Plaintiffs also contend that the SLC should have retained an independent auditor “instead of relying solely on Coopers & Lybrand, PECO’s long-standing outside auditor.” There is nothing in the record to support this contention, however. As stated, the two reports which [95]*95the SLC analyzed and studied were prepared by Ernst & Young and Temple, Barker & Sloane. These independent reports furnished the SLC with more than sufficient material to reach its conclusions. The SLC did obtain certain statistical data which it needed from Coopers & Lybrand, but it was not necessary to examine any other accounting reports prepared by this accounting firm and the SLC did not in fact do so.
Plaintiffs further assert that the SLC’s investigation was inadequate because it failed to interview members of the PUC to ascertain that regulatory body’s position concerning PECO collection and credit procedures. The evidence at trial established that such interviews were not necessary or appropriate. Chapter 56 of the Pa. Code, which sets forth standards for collection by public utilities, demonstrates clearly what the PUC’s position is on such matters. In addition, the SLC reasoned that it would make little sense to interview officers from the PUC regarding its view of PECO’s internal litigation.
(4) Good Faith — The SLC Rationally Believed Its Decision Was in the Best Interest of PECO
Based on all the evidence at trial, this court finds that the SLC acted rationally and with a good faith belief that its decision was in the best interest of PECO. In short, the SLC was comprised of three well-qualified and competent members who, with an unbiased eye, reviewed in a reasonable fashion the record culled from numerous documents and interviews and concluded that the derivative suits should be dismissed.
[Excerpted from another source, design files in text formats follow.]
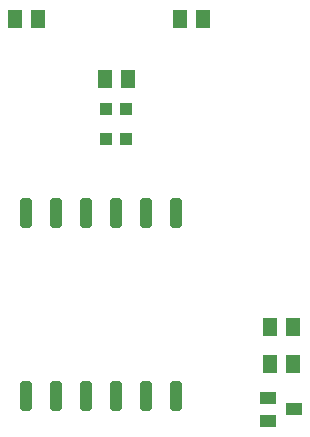
<source format=gtp>
G04 EAGLE Gerber RS-274X export*
G75*
%MOMM*%
%FSLAX34Y34*%
%LPD*%
%INSolderpaste Top*%
%IPPOS*%
%AMOC8*
5,1,8,0,0,1.08239X$1,22.5*%
G01*
%ADD10R,1.100000X1.000000*%
%ADD11R,1.300000X1.500000*%
%ADD12R,1.400000X1.000000*%
%ADD13C,0.500000*%


D10*
X359800Y393700D03*
X376800Y393700D03*
X359800Y368300D03*
X376800Y368300D03*
D11*
X358800Y419100D03*
X377800Y419100D03*
X498500Y177800D03*
X517500Y177800D03*
X282600Y469900D03*
X301600Y469900D03*
X422300Y469900D03*
X441300Y469900D03*
X498500Y209550D03*
X517500Y209550D03*
D12*
X519000Y139700D03*
X497000Y130200D03*
X497000Y149200D03*
D13*
X421600Y296100D02*
X421600Y316100D01*
X421600Y296100D02*
X416600Y296100D01*
X416600Y316100D01*
X421600Y316100D01*
X421600Y300850D02*
X416600Y300850D01*
X416600Y305600D02*
X421600Y305600D01*
X421600Y310350D02*
X416600Y310350D01*
X416600Y315100D02*
X421600Y315100D01*
X396200Y316100D02*
X396200Y296100D01*
X391200Y296100D01*
X391200Y316100D01*
X396200Y316100D01*
X396200Y300850D02*
X391200Y300850D01*
X391200Y305600D02*
X396200Y305600D01*
X396200Y310350D02*
X391200Y310350D01*
X391200Y315100D02*
X396200Y315100D01*
X370800Y316100D02*
X370800Y296100D01*
X365800Y296100D01*
X365800Y316100D01*
X370800Y316100D01*
X370800Y300850D02*
X365800Y300850D01*
X365800Y305600D02*
X370800Y305600D01*
X370800Y310350D02*
X365800Y310350D01*
X365800Y315100D02*
X370800Y315100D01*
X345400Y316100D02*
X345400Y296100D01*
X340400Y296100D01*
X340400Y316100D01*
X345400Y316100D01*
X345400Y300850D02*
X340400Y300850D01*
X340400Y305600D02*
X345400Y305600D01*
X345400Y310350D02*
X340400Y310350D01*
X340400Y315100D02*
X345400Y315100D01*
X320000Y316100D02*
X320000Y296100D01*
X315000Y296100D01*
X315000Y316100D01*
X320000Y316100D01*
X320000Y300850D02*
X315000Y300850D01*
X315000Y305600D02*
X320000Y305600D01*
X320000Y310350D02*
X315000Y310350D01*
X315000Y315100D02*
X320000Y315100D01*
X294600Y316100D02*
X294600Y296100D01*
X289600Y296100D01*
X289600Y316100D01*
X294600Y316100D01*
X294600Y300850D02*
X289600Y300850D01*
X289600Y305600D02*
X294600Y305600D01*
X294600Y310350D02*
X289600Y310350D01*
X289600Y315100D02*
X294600Y315100D01*
X421600Y161100D02*
X421600Y141100D01*
X416600Y141100D01*
X416600Y161100D01*
X421600Y161100D01*
X421600Y145850D02*
X416600Y145850D01*
X416600Y150600D02*
X421600Y150600D01*
X421600Y155350D02*
X416600Y155350D01*
X416600Y160100D02*
X421600Y160100D01*
X396200Y161100D02*
X396200Y141100D01*
X391200Y141100D01*
X391200Y161100D01*
X396200Y161100D01*
X396200Y145850D02*
X391200Y145850D01*
X391200Y150600D02*
X396200Y150600D01*
X396200Y155350D02*
X391200Y155350D01*
X391200Y160100D02*
X396200Y160100D01*
X370800Y161100D02*
X370800Y141100D01*
X365800Y141100D01*
X365800Y161100D01*
X370800Y161100D01*
X370800Y145850D02*
X365800Y145850D01*
X365800Y150600D02*
X370800Y150600D01*
X370800Y155350D02*
X365800Y155350D01*
X365800Y160100D02*
X370800Y160100D01*
X345400Y161100D02*
X345400Y141100D01*
X340400Y141100D01*
X340400Y161100D01*
X345400Y161100D01*
X345400Y145850D02*
X340400Y145850D01*
X340400Y150600D02*
X345400Y150600D01*
X345400Y155350D02*
X340400Y155350D01*
X340400Y160100D02*
X345400Y160100D01*
X320000Y161100D02*
X320000Y141100D01*
X315000Y141100D01*
X315000Y161100D01*
X320000Y161100D01*
X320000Y145850D02*
X315000Y145850D01*
X315000Y150600D02*
X320000Y150600D01*
X320000Y155350D02*
X315000Y155350D01*
X315000Y160100D02*
X320000Y160100D01*
X294600Y161100D02*
X294600Y141100D01*
X289600Y141100D01*
X289600Y161100D01*
X294600Y161100D01*
X294600Y145850D02*
X289600Y145850D01*
X289600Y150600D02*
X294600Y150600D01*
X294600Y155350D02*
X289600Y155350D01*
X289600Y160100D02*
X294600Y160100D01*
M02*

</source>
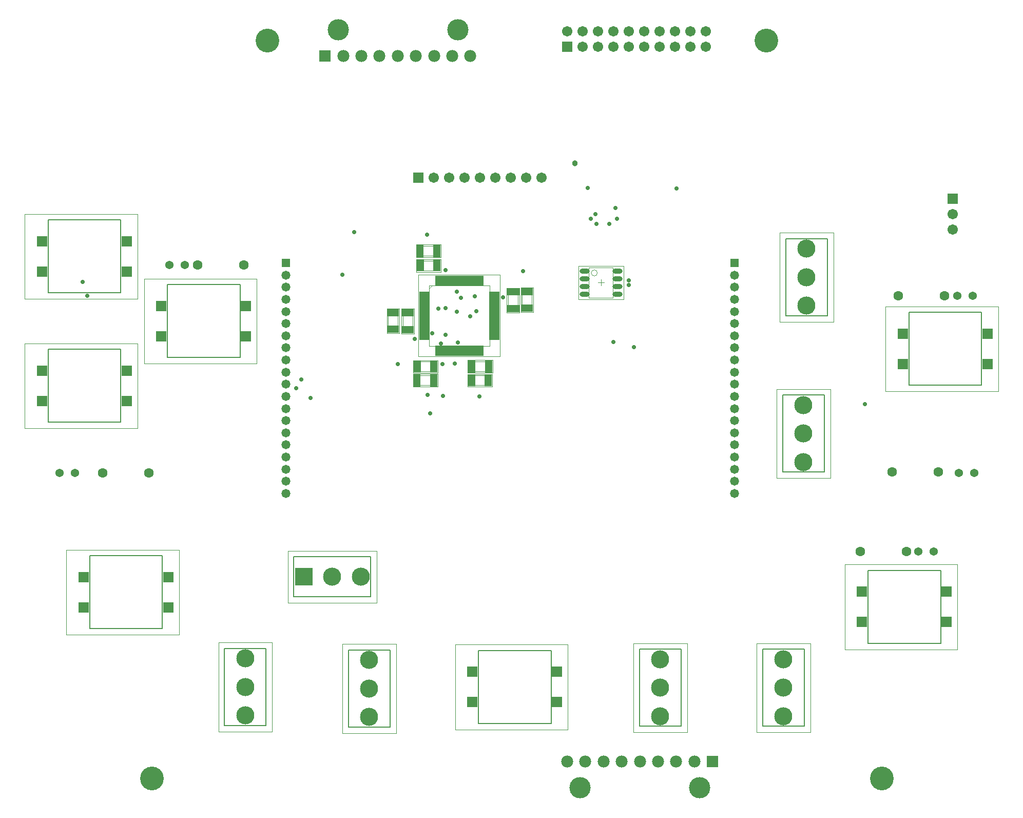
<source format=gts>
G04*
G04 #@! TF.GenerationSoftware,Altium Limited,Altium Designer,19.1.5 (86)*
G04*
G04 Layer_Color=8388736*
%FSLAX24Y24*%
%MOIN*%
G70*
G01*
G75*
%ADD10C,0.0079*%
%ADD15C,0.0039*%
%ADD21C,0.0020*%
%ADD30R,0.0497X0.0781*%
%ADD31R,0.0781X0.0497*%
%ADD32R,0.0482X0.0797*%
%ADD33R,0.0797X0.0482*%
%ADD34R,0.0690X0.0710*%
%ADD35R,0.0198X0.0651*%
%ADD36R,0.0651X0.0198*%
%ADD37O,0.0651X0.0316*%
%ADD38C,0.1173*%
%ADD39R,0.0671X0.0671*%
%ADD40C,0.0671*%
%ADD41R,0.1173X0.1173*%
%ADD42C,0.0580*%
%ADD43R,0.0580X0.0580*%
%ADD44C,0.0540*%
%ADD45R,0.0780X0.0780*%
%ADD46C,0.0780*%
%ADD47C,0.1380*%
%ADD48C,0.1540*%
%ADD49R,0.0671X0.0671*%
%ADD50C,0.0631*%
%ADD51C,0.0280*%
%ADD52C,0.0380*%
D10*
X43650Y32550D02*
X46350D01*
Y37550D01*
X43650D02*
X46350D01*
X43650Y32550D02*
Y37550D01*
X11700Y14301D02*
Y16899D01*
Y14301D02*
X16700D01*
Y16899D01*
X11700D02*
X16700D01*
X34150Y5900D02*
X36850D01*
Y10900D01*
X34150D02*
X36850D01*
X34150Y5900D02*
Y10900D01*
X42150Y5900D02*
X44850D01*
Y10900D01*
X42150D02*
X44850D01*
X42150Y5900D02*
Y10900D01*
X15250Y5850D02*
Y10850D01*
X17950D01*
Y5850D02*
Y10850D01*
X15250Y5850D02*
X17950D01*
X7200Y5950D02*
Y10950D01*
X9900D01*
Y5950D02*
Y10950D01*
X7200Y5950D02*
X9900D01*
X43450Y22400D02*
Y27400D01*
X46150D01*
Y22400D02*
Y27400D01*
X43450Y22400D02*
X46150D01*
X23688Y6088D02*
X28412D01*
Y10812D01*
X23688D02*
X28412D01*
X23688Y6088D02*
Y10812D01*
X3488Y29838D02*
X8212D01*
Y34562D01*
X3488D02*
X8212D01*
X3488Y29838D02*
Y34562D01*
X-1562Y12238D02*
Y16962D01*
X3162D01*
Y12238D02*
Y16962D01*
X-1562Y12238D02*
X3162D01*
X51638Y28038D02*
Y32762D01*
X56362D01*
Y28038D02*
Y32762D01*
X51638Y28038D02*
X56362D01*
X48988Y11288D02*
Y16012D01*
X53712D01*
Y11288D02*
Y16012D01*
X48988Y11288D02*
X53712D01*
X-4262Y25638D02*
X462D01*
Y30362D01*
X-4262D02*
X462D01*
X-4262Y25638D02*
Y30362D01*
Y34038D02*
X462D01*
Y38762D01*
X-4262D02*
X462D01*
X-4262Y34038D02*
Y38762D01*
D15*
X31414Y35330D02*
G03*
X31414Y35330I-197J0D01*
G01*
X23170Y28665D02*
X24430D01*
Y28035D02*
Y28665D01*
X23170Y28035D02*
X24430D01*
X23170D02*
Y28665D01*
X19620Y28935D02*
X20880D01*
X19620D02*
Y29565D01*
X20880D01*
Y28935D02*
Y29565D01*
X17835Y31570D02*
Y32830D01*
X18465D01*
Y31570D02*
Y32830D01*
X17835Y31570D02*
X18465D01*
X26535Y32939D02*
Y34198D01*
X27165D01*
Y32939D02*
Y34198D01*
X26535Y32939D02*
X27165D01*
X19820Y35485D02*
X21080D01*
X19820D02*
Y36115D01*
X21080D01*
Y35485D02*
Y36115D01*
X23170Y29565D02*
X24430D01*
Y28935D02*
Y29565D01*
X23170Y28935D02*
X24430D01*
X23170D02*
Y29565D01*
X19620Y28035D02*
X20880D01*
X19620D02*
Y28665D01*
X20880D01*
Y28035D02*
Y28665D01*
X18785Y31570D02*
Y32830D01*
X19415D01*
Y31570D02*
Y32830D01*
X18785Y31570D02*
X19415D01*
X25635Y32920D02*
Y34180D01*
X26265D01*
Y32920D02*
Y34180D01*
X25635Y32920D02*
X26265D01*
X19820Y36435D02*
X21080D01*
X19820D02*
Y37065D01*
X21080D01*
Y36435D02*
Y37065D01*
X20482Y34322D02*
X20678Y34518D01*
X20482Y30582D02*
Y34518D01*
Y30582D02*
X24418D01*
Y34518D01*
X20482D02*
X24418D01*
X30863Y33716D02*
X32437D01*
X30863Y35684D02*
X32437D01*
Y33716D02*
Y35684D01*
X30863Y33716D02*
Y35684D01*
X43256Y32156D02*
X46744D01*
Y37944D01*
X43256D02*
X46744D01*
X43256Y32156D02*
Y37944D01*
X11306Y13907D02*
Y17293D01*
Y13907D02*
X17094D01*
Y17293D01*
X11306D02*
X17094D01*
X33756Y5507D02*
X37244D01*
Y11294D01*
X33756D02*
X37244D01*
X33756Y5507D02*
Y11294D01*
X41756Y5506D02*
X45244D01*
Y11294D01*
X41756D02*
X45244D01*
X41756Y5506D02*
Y11294D01*
X14856Y5456D02*
Y11244D01*
X18344D01*
Y5456D02*
Y11244D01*
X14856Y5456D02*
X18344D01*
X6806Y5557D02*
Y11344D01*
X10294D01*
Y5557D02*
Y11344D01*
X6806Y5557D02*
X10294D01*
X43056Y22006D02*
Y27794D01*
X46544D01*
Y22006D02*
Y27794D01*
X43056Y22006D02*
X46544D01*
X22172Y11206D02*
X29495D01*
Y5694D02*
Y11206D01*
X22172Y5694D02*
X29495D01*
X22172D02*
Y11206D01*
X1972Y34956D02*
X9295D01*
Y29444D02*
Y34956D01*
X1972Y29444D02*
X9295D01*
X1972D02*
Y34956D01*
X-3078Y11844D02*
Y17356D01*
Y11844D02*
X4245D01*
Y17356D01*
X-3078D02*
X4245D01*
X50122Y27644D02*
Y33156D01*
Y27644D02*
X57445D01*
Y33156D01*
X50122D02*
X57445D01*
X47472Y10894D02*
Y16406D01*
Y10894D02*
X54795D01*
Y16406D01*
X47472D02*
X54795D01*
X-5778Y30756D02*
X1545D01*
Y25244D02*
Y30756D01*
X-5778Y25244D02*
X1545D01*
X-5778D02*
Y30756D01*
X31650Y34503D02*
Y34897D01*
X31453Y34700D02*
X31847D01*
X-5778Y39156D02*
X1545D01*
Y33644D02*
Y39156D01*
X-5778Y33644D02*
X1545D01*
X-5778D02*
Y39156D01*
D21*
X22997Y28759D02*
X24603D01*
Y27941D02*
Y28759D01*
X22997Y27941D02*
X24603D01*
X22997D02*
Y28759D01*
X19447Y28841D02*
X21053D01*
X19447D02*
Y29659D01*
X21053D01*
Y28841D02*
Y29659D01*
X17741Y31397D02*
Y33003D01*
X18559D01*
Y31397D02*
Y33003D01*
X17741Y31397D02*
X18559D01*
X26441Y32765D02*
Y34372D01*
X27259D01*
Y32765D02*
Y34372D01*
X26441Y32765D02*
X27259D01*
X19647Y35391D02*
X21253D01*
X19647D02*
Y36209D01*
X21253D01*
Y35391D02*
Y36209D01*
X22989Y29667D02*
X24611D01*
Y28833D02*
Y29667D01*
X22989Y28833D02*
X24611D01*
X22989D02*
Y29667D01*
X19439Y27933D02*
X21061D01*
X19439D02*
Y28767D01*
X21061D01*
Y27933D02*
Y28767D01*
X18683Y31389D02*
Y33011D01*
X19517D01*
Y31389D02*
Y33011D01*
X18683Y31389D02*
X19517D01*
X25533Y32739D02*
Y34361D01*
X26367D01*
Y32739D02*
Y34361D01*
X25533Y32739D02*
X26367D01*
X19639Y36333D02*
X21261D01*
X19639D02*
Y37167D01*
X21261D01*
Y36333D02*
Y37167D01*
X19802Y29902D02*
Y35198D01*
Y29902D02*
X25098D01*
Y35198D01*
X19802D02*
X25098D01*
X30193Y33617D02*
X33107D01*
X30193Y35783D02*
X33107D01*
Y33617D02*
Y35783D01*
X30193Y33617D02*
Y35783D01*
D30*
X23265Y28350D02*
D03*
X24335D02*
D03*
X20785Y29250D02*
D03*
X19715D02*
D03*
X20985Y35800D02*
D03*
X19915D02*
D03*
D31*
X18150Y31665D02*
D03*
Y32735D02*
D03*
X26850Y33033D02*
D03*
Y34104D02*
D03*
D32*
X23249Y29250D02*
D03*
X24351D02*
D03*
X20801Y28350D02*
D03*
X19699D02*
D03*
X21001Y36750D02*
D03*
X19899D02*
D03*
D33*
X19100Y31649D02*
D03*
Y32751D02*
D03*
X25950Y32999D02*
D03*
Y34101D02*
D03*
D34*
X23304Y9434D02*
D03*
X28796D02*
D03*
X23304Y7466D02*
D03*
X28796D02*
D03*
X3104Y33184D02*
D03*
X8596D02*
D03*
X3104Y31216D02*
D03*
X8596D02*
D03*
X3546Y13616D02*
D03*
X-1946D02*
D03*
X3546Y15584D02*
D03*
X-1946D02*
D03*
X56746Y29416D02*
D03*
X51254D02*
D03*
X56746Y31384D02*
D03*
X51254D02*
D03*
X54096Y12666D02*
D03*
X48604D02*
D03*
X54096Y14634D02*
D03*
X48604D02*
D03*
X-4646Y28984D02*
D03*
X846D02*
D03*
X-4646Y27016D02*
D03*
X846D02*
D03*
X-4646Y37384D02*
D03*
X846D02*
D03*
X-4646Y35416D02*
D03*
X846D02*
D03*
D35*
X20974Y34814D02*
D03*
X21170D02*
D03*
X21367D02*
D03*
X21564D02*
D03*
X21761D02*
D03*
X21958D02*
D03*
X22155D02*
D03*
X22352D02*
D03*
X22548D02*
D03*
X22745D02*
D03*
X22942D02*
D03*
X23139D02*
D03*
X23336D02*
D03*
X23533D02*
D03*
X23730D02*
D03*
X23926D02*
D03*
Y30286D02*
D03*
X23730D02*
D03*
X23533D02*
D03*
X23336D02*
D03*
X23139D02*
D03*
X22942D02*
D03*
X22745D02*
D03*
X22548D02*
D03*
X22352D02*
D03*
X22155D02*
D03*
X21958D02*
D03*
X21761D02*
D03*
X21564D02*
D03*
X21367D02*
D03*
X21170D02*
D03*
X20974D02*
D03*
D36*
X24714Y34026D02*
D03*
Y33830D02*
D03*
Y33633D02*
D03*
Y33436D02*
D03*
Y33239D02*
D03*
Y33042D02*
D03*
Y32845D02*
D03*
Y32648D02*
D03*
Y32452D02*
D03*
Y32255D02*
D03*
Y32058D02*
D03*
Y31861D02*
D03*
Y31664D02*
D03*
Y31467D02*
D03*
Y31270D02*
D03*
Y31074D02*
D03*
X20186D02*
D03*
Y31270D02*
D03*
Y31467D02*
D03*
Y31664D02*
D03*
Y31861D02*
D03*
Y32058D02*
D03*
Y32255D02*
D03*
Y32452D02*
D03*
Y32648D02*
D03*
Y32845D02*
D03*
Y33042D02*
D03*
Y33239D02*
D03*
Y33436D02*
D03*
Y33633D02*
D03*
Y33830D02*
D03*
Y34026D02*
D03*
D37*
X32723Y33950D02*
D03*
Y34450D02*
D03*
Y34950D02*
D03*
Y35450D02*
D03*
X30577Y33950D02*
D03*
Y34450D02*
D03*
Y34950D02*
D03*
Y35450D02*
D03*
D38*
X45000Y36900D02*
D03*
Y35050D02*
D03*
Y33200D02*
D03*
X16050Y15600D02*
D03*
X14200D02*
D03*
X35500Y10251D02*
D03*
Y8400D02*
D03*
Y6550D02*
D03*
X43500Y10250D02*
D03*
Y8400D02*
D03*
Y6550D02*
D03*
X16600Y6500D02*
D03*
Y8350D02*
D03*
Y10200D02*
D03*
X8550Y6600D02*
D03*
Y8450D02*
D03*
Y10301D02*
D03*
X44800Y23050D02*
D03*
Y24900D02*
D03*
Y26750D02*
D03*
D39*
X54500Y40150D02*
D03*
D40*
Y39150D02*
D03*
Y38150D02*
D03*
X21800Y41500D02*
D03*
X22800D02*
D03*
X23800D02*
D03*
X24800D02*
D03*
X25800D02*
D03*
X26800D02*
D03*
X27800D02*
D03*
X20800D02*
D03*
X38450Y51000D02*
D03*
X37450D02*
D03*
X36450D02*
D03*
X35450D02*
D03*
X34450D02*
D03*
X33450D02*
D03*
X32450D02*
D03*
X31450D02*
D03*
X30450D02*
D03*
X29450D02*
D03*
X38450Y50000D02*
D03*
X37450D02*
D03*
X36450D02*
D03*
X35450D02*
D03*
X34450D02*
D03*
X33450D02*
D03*
X32450D02*
D03*
X31450D02*
D03*
X30450D02*
D03*
D41*
X12350Y15600D02*
D03*
D42*
X11180Y30462D02*
D03*
Y32037D02*
D03*
Y34399D02*
D03*
Y33611D02*
D03*
Y32824D02*
D03*
Y31249D02*
D03*
Y35186D02*
D03*
Y29674D02*
D03*
Y28887D02*
D03*
Y23375D02*
D03*
Y24950D02*
D03*
Y26525D02*
D03*
Y25737D02*
D03*
Y24163D02*
D03*
Y28100D02*
D03*
Y22588D02*
D03*
Y21800D02*
D03*
Y27312D02*
D03*
Y21013D02*
D03*
X40314Y30462D02*
D03*
Y32037D02*
D03*
Y34399D02*
D03*
Y33611D02*
D03*
Y32824D02*
D03*
Y31249D02*
D03*
Y35186D02*
D03*
Y29674D02*
D03*
Y28887D02*
D03*
Y23375D02*
D03*
Y24950D02*
D03*
Y26525D02*
D03*
Y25737D02*
D03*
Y24163D02*
D03*
Y28100D02*
D03*
Y22588D02*
D03*
Y21800D02*
D03*
Y27312D02*
D03*
Y21013D02*
D03*
D43*
X11180Y35974D02*
D03*
X40314D02*
D03*
D44*
X53250Y17250D02*
D03*
X52250D02*
D03*
X55900Y22350D02*
D03*
X54900D02*
D03*
X55800Y33850D02*
D03*
X54800D02*
D03*
X-3500Y22350D02*
D03*
X-2500D02*
D03*
X3606Y35850D02*
D03*
X4606D02*
D03*
D45*
X38895Y3600D02*
D03*
X13730Y49400D02*
D03*
D46*
X37715Y3600D02*
D03*
X36535D02*
D03*
X35355D02*
D03*
X34175D02*
D03*
X32995D02*
D03*
X31815D02*
D03*
X30635D02*
D03*
X29455D02*
D03*
X14910Y49400D02*
D03*
X16090D02*
D03*
X17270D02*
D03*
X18450D02*
D03*
X19630D02*
D03*
X20810D02*
D03*
X21990D02*
D03*
X23170D02*
D03*
D47*
X38045Y1900D02*
D03*
X30285D02*
D03*
X14580Y51100D02*
D03*
X22340D02*
D03*
D48*
X2500Y2500D02*
D03*
X49900D02*
D03*
X42400Y50400D02*
D03*
X10000D02*
D03*
D49*
X19800Y41500D02*
D03*
X29450Y50000D02*
D03*
D50*
X8450Y35850D02*
D03*
X5450D02*
D03*
X48500Y17250D02*
D03*
X51500D02*
D03*
X53550Y22400D02*
D03*
X50550D02*
D03*
X-700Y22350D02*
D03*
X2300D02*
D03*
X50950Y33850D02*
D03*
X53950D02*
D03*
D51*
X12800Y27200D02*
D03*
X12200Y28400D02*
D03*
X11850Y27850D02*
D03*
X48800Y26801D02*
D03*
X-1700Y33850D02*
D03*
X-2000Y34750D02*
D03*
X32700Y38850D02*
D03*
X32600Y39550D02*
D03*
X32200Y38500D02*
D03*
X22300Y32800D02*
D03*
X20700Y31400D02*
D03*
X21550Y35500D02*
D03*
X21100Y33000D02*
D03*
X33800Y30500D02*
D03*
X25300Y33750D02*
D03*
X26850Y33037D02*
D03*
X26600Y35450D02*
D03*
X20400Y27400D02*
D03*
X19550Y31050D02*
D03*
X22550Y33700D02*
D03*
X22300Y34100D02*
D03*
X20350Y37800D02*
D03*
X19700Y28350D02*
D03*
X23250Y29200D02*
D03*
Y28350D02*
D03*
X14850Y35200D02*
D03*
X32738Y35450D02*
D03*
X30550Y34950D02*
D03*
X19100Y32731D02*
D03*
X18150D02*
D03*
X25950Y33019D02*
D03*
X19919Y35800D02*
D03*
Y36750D02*
D03*
X15605Y37995D02*
D03*
X33450Y34850D02*
D03*
Y34550D02*
D03*
X21350Y29400D02*
D03*
X21400Y27350D02*
D03*
X20550Y26200D02*
D03*
X18450Y29400D02*
D03*
X21250Y30750D02*
D03*
X21550Y31300D02*
D03*
X23750Y27300D02*
D03*
X21550Y33050D02*
D03*
X23144Y32506D02*
D03*
X32450Y30850D02*
D03*
X23550Y32850D02*
D03*
X31000Y38850D02*
D03*
X31350Y38500D02*
D03*
X36550Y40800D02*
D03*
X30800Y40850D02*
D03*
X31300Y39150D02*
D03*
X23450Y33800D02*
D03*
X22350Y30800D02*
D03*
X22150Y29450D02*
D03*
D52*
X29950Y42450D02*
D03*
M02*

</source>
There is nothing in the record to contradict this conclusion.
Instead, plaintiffs presented two expert witnesses, distinguished in their respective fields: Grover C. Brown, a corporate attorney and former judge of the Chancellory Court of the State of Delaware, and Professor Randall [96]*96K. Stutman, associate professor of Communications at Temple University. Both opined that the SLC members, because of their close connections with both defendant and non-defendant PECO board members, were incapable of objective judgment. These expert opinions, however, were based solely upon sterile hypotheticals. Plaintiffs’ two experts did not have the opportunity, as the court did, to judge the demeanor and credibility of the SLC members. The court was impressed with the background, intelligence, and integrity of the SLC members, from listening to them and observing them at trial. Consequently, as the finder of fact, the undersigned rejects plaintiffs’ expert testimony. This court was in a much better position to evaluate the impartiality of the SLC than were the experts who testified from a set of strained hypotheticals.
CONCLUSIONS OF LAW
Having applied the relevant legal criteria enunciated in Cuker v. Mikalauskas and the appropriate provisions of the ALI Principles as set forth, supra, to the above-stated factual conclusions, the court concludes that the SLC and the PECO board of directors acted properly in dismissing the derivative lawsuits.
ORDER
And now, February 26, 1998, after a hearing held on this matter from January 21, 1998 to January 23, 1998, the court grants the defendants’ motion to dismiss and/or discontinue this cause of action with prejudice because the decision of the PECO board of directors to dismiss the above derivative lawsuits, based on the recommendation of its litigation committees, was proper.